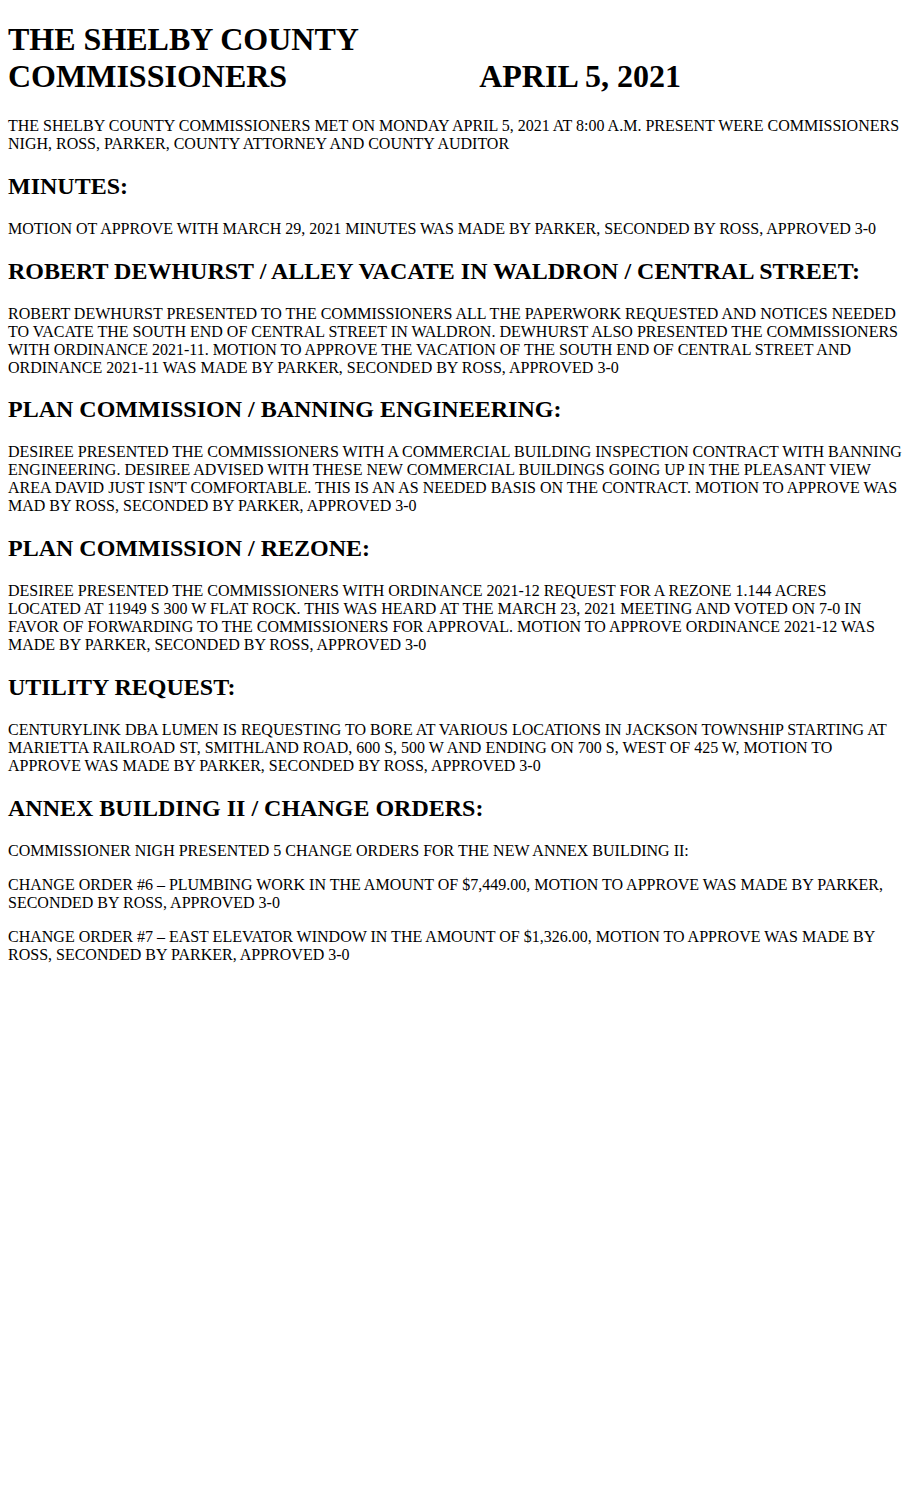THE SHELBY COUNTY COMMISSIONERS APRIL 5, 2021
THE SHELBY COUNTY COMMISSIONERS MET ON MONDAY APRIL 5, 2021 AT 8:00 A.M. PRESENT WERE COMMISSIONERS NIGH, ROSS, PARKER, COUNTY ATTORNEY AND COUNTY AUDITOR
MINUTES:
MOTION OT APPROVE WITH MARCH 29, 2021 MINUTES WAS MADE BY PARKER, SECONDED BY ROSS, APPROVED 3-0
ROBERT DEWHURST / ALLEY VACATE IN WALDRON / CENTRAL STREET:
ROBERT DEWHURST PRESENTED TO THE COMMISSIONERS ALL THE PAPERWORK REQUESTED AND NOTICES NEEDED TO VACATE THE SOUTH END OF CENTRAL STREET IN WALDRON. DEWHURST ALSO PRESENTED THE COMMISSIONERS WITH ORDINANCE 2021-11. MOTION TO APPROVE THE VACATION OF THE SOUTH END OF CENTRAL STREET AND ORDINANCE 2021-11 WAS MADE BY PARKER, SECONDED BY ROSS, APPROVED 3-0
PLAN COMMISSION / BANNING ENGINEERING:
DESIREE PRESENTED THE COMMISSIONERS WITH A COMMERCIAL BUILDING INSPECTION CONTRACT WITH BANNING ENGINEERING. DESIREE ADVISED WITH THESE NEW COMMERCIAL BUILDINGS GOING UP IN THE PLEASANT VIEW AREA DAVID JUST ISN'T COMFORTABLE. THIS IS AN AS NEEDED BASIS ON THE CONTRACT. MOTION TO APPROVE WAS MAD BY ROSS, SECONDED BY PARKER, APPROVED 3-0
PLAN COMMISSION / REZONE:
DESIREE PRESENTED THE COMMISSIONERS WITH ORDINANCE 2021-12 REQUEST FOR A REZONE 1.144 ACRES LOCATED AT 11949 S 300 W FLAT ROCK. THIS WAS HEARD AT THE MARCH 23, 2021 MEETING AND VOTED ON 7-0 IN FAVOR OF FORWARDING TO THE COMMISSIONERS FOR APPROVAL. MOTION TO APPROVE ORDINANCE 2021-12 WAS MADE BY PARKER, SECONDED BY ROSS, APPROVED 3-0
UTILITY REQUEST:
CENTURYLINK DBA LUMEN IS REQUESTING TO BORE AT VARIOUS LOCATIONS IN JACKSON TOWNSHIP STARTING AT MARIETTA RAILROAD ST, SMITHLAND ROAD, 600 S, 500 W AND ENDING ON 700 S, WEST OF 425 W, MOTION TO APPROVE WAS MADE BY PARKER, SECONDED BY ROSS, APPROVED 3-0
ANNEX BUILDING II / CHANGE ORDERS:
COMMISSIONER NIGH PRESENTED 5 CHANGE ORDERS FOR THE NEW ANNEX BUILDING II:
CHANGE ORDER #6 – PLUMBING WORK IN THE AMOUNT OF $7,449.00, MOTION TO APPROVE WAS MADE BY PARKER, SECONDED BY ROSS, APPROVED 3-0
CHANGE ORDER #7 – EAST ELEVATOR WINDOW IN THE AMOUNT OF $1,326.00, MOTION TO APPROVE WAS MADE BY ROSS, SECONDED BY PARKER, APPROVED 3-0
+++
Drop the images, then copy the data exactly.

THE SHELBY COUNTY COMMISSIONERS APRIL 5, 2021
THE SHELBY COUNTY COMMISSIONERS MET ON MONDAY APRIL 5, 2021 AT 8:00 A.M. PRESENT WERE COMMISSIONERS NIGH, ROSS, PARKER, COUNTY ATTORNEY AND COUNTY AUDITOR
MINUTES:
MOTION OT APPROVE WITH MARCH 29, 2021 MINUTES WAS MADE BY PARKER, SECONDED BY ROSS, APPROVED 3-0
ROBERT DEWHURST / ALLEY VACATE IN WALDRON / CENTRAL STREET:
ROBERT DEWHURST PRESENTED TO THE COMMISSIONERS ALL THE PAPERWORK REQUESTED AND NOTICES NEEDED TO VACATE THE SOUTH END OF CENTRAL STREET IN WALDRON. DEWHURST ALSO PRESENTED THE COMMISSIONERS WITH ORDINANCE 2021-11. MOTION TO APPROVE THE VACATION OF THE SOUTH END OF CENTRAL STREET AND ORDINANCE 2021-11 WAS MADE BY PARKER, SECONDED BY ROSS, APPROVED 3-0
PLAN COMMISSION / BANNING ENGINEERING:
DESIREE PRESENTED THE COMMISSIONERS WITH A COMMERCIAL BUILDING INSPECTION CONTRACT WITH BANNING ENGINEERING. DESIREE ADVISED WITH THESE NEW COMMERCIAL BUILDINGS GOING UP IN THE PLEASANT VIEW AREA DAVID JUST ISN'T COMFORTABLE. THIS IS AN AS NEEDED BASIS ON THE CONTRACT. MOTION TO APPROVE WAS MAD BY ROSS, SECONDED BY PARKER, APPROVED 3-0
PLAN COMMISSION / REZONE:
DESIREE PRESENTED THE COMMISSIONERS WITH ORDINANCE 2021-12 REQUEST FOR A REZONE 1.144 ACRES LOCATED AT 11949 S 300 W FLAT ROCK. THIS WAS HEARD AT THE MARCH 23, 2021 MEETING AND VOTED ON 7-0 IN FAVOR OF FORWARDING TO THE COMMISSIONERS FOR APPROVAL. MOTION TO APPROVE ORDINANCE 2021-12 WAS MADE BY PARKER, SECONDED BY ROSS, APPROVED 3-0
UTILITY REQUEST:
CENTURYLINK DBA LUMEN IS REQUESTING TO BORE AT VARIOUS LOCATIONS IN JACKSON TOWNSHIP STARTING AT MARIETTA RAILROAD ST, SMITHLAND ROAD, 600 S, 500 W AND ENDING ON 700 S, WEST OF 425 W, MOTION TO APPROVE WAS MADE BY PARKER, SECONDED BY ROSS, APPROVED 3-0
ANNEX BUILDING II / CHANGE ORDERS:
COMMISSIONER NIGH PRESENTED 5 CHANGE ORDERS FOR THE NEW ANNEX BUILDING II:
CHANGE ORDER #6 – PLUMBING WORK IN THE AMOUNT OF $7,449.00, MOTION TO APPROVE WAS MADE BY PARKER, SECONDED BY ROSS, APPROVED 3-0
CHANGE ORDER #7 – EAST ELEVATOR WINDOW IN THE AMOUNT OF $1,326.00, MOTION TO APPROVE WAS MADE BY ROSS, SECONDED BY PARKER, APPROVED 3-0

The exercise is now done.